Bijlage 2g. , behorende bij artikel 25 van de Regeling herverkaveling

Nadere regels per blok betreffende de tweede schatting voor de ruilverkaveling ‘Tjabbekamp’

A. (Objectieve en subjectieve factoren)

De objectieve en subjectieve factoren, bedoeld in artikel 4 en 5 van de regeling, worden als volgt in punten per hectare gewaardeerd:

  • a. De verkaveling omvattende vorm, grootte, aantal, afstand tot de gebouwen en mate van kavelconcentratie in 5 klassen van 0 punten tot en met 40 punten met intervallen van steeds 10 punten.
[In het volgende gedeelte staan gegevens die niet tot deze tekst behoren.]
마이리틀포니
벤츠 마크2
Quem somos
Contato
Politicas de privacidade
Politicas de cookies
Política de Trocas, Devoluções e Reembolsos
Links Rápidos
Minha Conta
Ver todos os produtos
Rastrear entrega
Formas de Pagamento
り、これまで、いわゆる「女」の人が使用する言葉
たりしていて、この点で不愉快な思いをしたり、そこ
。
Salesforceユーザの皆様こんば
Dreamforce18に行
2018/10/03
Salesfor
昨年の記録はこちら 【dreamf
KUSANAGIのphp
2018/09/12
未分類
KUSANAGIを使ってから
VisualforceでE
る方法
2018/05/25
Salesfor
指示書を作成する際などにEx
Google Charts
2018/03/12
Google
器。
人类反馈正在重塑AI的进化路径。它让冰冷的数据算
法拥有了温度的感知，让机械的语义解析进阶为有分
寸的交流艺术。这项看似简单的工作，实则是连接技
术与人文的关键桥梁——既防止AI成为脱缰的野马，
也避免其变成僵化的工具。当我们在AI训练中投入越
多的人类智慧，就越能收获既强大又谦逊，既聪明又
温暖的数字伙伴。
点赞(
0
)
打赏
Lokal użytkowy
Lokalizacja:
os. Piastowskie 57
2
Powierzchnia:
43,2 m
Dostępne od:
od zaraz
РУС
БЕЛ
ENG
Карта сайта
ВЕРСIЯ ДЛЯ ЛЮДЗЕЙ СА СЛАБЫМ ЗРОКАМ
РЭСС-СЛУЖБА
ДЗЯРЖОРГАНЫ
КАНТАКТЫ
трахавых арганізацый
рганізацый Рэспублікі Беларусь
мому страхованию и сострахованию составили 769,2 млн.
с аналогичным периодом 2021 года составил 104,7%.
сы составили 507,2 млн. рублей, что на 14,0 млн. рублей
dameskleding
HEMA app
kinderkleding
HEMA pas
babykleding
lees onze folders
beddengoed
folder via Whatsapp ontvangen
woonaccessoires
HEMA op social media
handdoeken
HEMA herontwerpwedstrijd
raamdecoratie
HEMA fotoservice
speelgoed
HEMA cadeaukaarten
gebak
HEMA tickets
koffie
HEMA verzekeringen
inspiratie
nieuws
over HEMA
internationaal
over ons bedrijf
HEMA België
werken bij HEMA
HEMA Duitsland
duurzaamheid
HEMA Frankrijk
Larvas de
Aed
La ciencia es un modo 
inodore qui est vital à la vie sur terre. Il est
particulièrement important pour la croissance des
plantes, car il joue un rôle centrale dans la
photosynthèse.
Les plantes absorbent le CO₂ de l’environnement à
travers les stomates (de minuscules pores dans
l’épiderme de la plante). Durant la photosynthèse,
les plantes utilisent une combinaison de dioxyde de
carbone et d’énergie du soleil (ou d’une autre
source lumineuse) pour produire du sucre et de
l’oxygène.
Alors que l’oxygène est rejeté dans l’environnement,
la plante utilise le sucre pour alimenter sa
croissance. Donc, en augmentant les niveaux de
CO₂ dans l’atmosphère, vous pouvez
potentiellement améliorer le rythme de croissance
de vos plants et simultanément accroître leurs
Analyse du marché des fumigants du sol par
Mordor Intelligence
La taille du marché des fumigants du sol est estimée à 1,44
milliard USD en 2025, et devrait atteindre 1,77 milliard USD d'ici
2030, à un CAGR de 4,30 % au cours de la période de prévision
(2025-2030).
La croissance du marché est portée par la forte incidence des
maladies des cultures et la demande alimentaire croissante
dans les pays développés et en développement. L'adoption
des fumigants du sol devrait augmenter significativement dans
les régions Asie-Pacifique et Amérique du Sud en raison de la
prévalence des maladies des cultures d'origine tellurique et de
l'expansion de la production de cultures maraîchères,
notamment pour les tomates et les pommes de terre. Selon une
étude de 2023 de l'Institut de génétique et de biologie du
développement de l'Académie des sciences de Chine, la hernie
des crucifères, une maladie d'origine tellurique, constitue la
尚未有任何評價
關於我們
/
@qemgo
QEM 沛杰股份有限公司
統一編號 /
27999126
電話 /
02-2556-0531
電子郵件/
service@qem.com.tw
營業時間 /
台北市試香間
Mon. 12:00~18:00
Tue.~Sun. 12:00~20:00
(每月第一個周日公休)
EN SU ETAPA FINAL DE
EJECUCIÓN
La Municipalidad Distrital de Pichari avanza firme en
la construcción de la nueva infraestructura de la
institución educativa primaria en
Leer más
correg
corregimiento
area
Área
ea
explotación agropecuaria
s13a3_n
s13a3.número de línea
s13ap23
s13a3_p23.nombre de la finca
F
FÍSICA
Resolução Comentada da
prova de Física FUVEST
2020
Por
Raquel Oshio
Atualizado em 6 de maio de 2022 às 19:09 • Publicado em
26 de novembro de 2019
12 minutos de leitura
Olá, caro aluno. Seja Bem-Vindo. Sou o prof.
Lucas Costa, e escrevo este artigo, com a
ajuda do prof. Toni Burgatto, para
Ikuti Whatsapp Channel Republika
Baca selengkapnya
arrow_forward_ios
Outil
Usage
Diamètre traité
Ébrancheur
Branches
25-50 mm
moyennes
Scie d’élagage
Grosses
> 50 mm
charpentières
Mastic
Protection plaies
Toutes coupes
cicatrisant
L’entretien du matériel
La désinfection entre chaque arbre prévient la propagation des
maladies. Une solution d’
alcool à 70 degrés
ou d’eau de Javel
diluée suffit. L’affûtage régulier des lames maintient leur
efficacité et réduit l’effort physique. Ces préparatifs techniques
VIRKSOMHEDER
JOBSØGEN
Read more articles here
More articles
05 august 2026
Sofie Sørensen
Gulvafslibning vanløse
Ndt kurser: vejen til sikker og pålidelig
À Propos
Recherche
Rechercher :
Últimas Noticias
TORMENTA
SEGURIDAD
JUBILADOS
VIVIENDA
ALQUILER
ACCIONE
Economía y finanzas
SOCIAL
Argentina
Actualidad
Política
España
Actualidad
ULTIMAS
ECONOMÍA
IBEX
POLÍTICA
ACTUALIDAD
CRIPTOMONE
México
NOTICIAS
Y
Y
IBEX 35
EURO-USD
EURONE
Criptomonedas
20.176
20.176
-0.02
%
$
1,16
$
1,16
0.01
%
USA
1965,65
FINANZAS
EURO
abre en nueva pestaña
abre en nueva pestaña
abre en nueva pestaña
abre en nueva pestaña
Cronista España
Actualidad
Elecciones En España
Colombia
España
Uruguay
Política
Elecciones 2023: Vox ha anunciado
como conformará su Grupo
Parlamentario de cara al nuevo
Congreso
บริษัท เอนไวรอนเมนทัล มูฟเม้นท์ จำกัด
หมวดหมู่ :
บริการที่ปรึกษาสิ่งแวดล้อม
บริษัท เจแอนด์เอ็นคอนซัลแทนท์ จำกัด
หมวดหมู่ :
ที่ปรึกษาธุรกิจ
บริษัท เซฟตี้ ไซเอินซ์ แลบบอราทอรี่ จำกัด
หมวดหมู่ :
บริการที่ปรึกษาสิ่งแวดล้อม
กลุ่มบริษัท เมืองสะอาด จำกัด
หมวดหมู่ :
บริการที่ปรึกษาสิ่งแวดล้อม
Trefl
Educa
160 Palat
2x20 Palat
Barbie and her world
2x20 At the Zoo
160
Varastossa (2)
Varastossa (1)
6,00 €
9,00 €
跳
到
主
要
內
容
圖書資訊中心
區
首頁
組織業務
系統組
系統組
  • b. De waterhuishoudkundige toestand in twee klassen van 0 punten of 200 punten.

De bepaling van de waardeveranderingen als gevolg van landinrichting in de objectieve en subjectieve factoren geschiedt per eigendom (of per bedrijf) door vergelijking van de toegedeelde kavels met de ingebrachte kavels. Bij de beoordeling van de ingebrachte kavels wordt de invloed van reeds uitgevoerde landinrichtingswerken geëlimineerd, behoudens die van kavelverbeteringswerken.

B. (Verandering van de agrarische waarde)

Een verandering van de agrarische waarde, bedoeld in artikel 2 van de regeling, wordt bepaald op het verschil tussen de waarde bij de eerste schatting en de waarde bij de tweede schatting, waarbij laatstgenoemde waarde met inachtneming van het stelsel van classificatie wordt geschat in 8 klassen van € 0,–, € 5.000,–, € 10.000,–, € 15.000,–, € 20.000,–, € 25.000,–, € 27.000,–, € 29.000,–.

C. (Waardeveranderingen als bedoeld in artikel 71 van de wet)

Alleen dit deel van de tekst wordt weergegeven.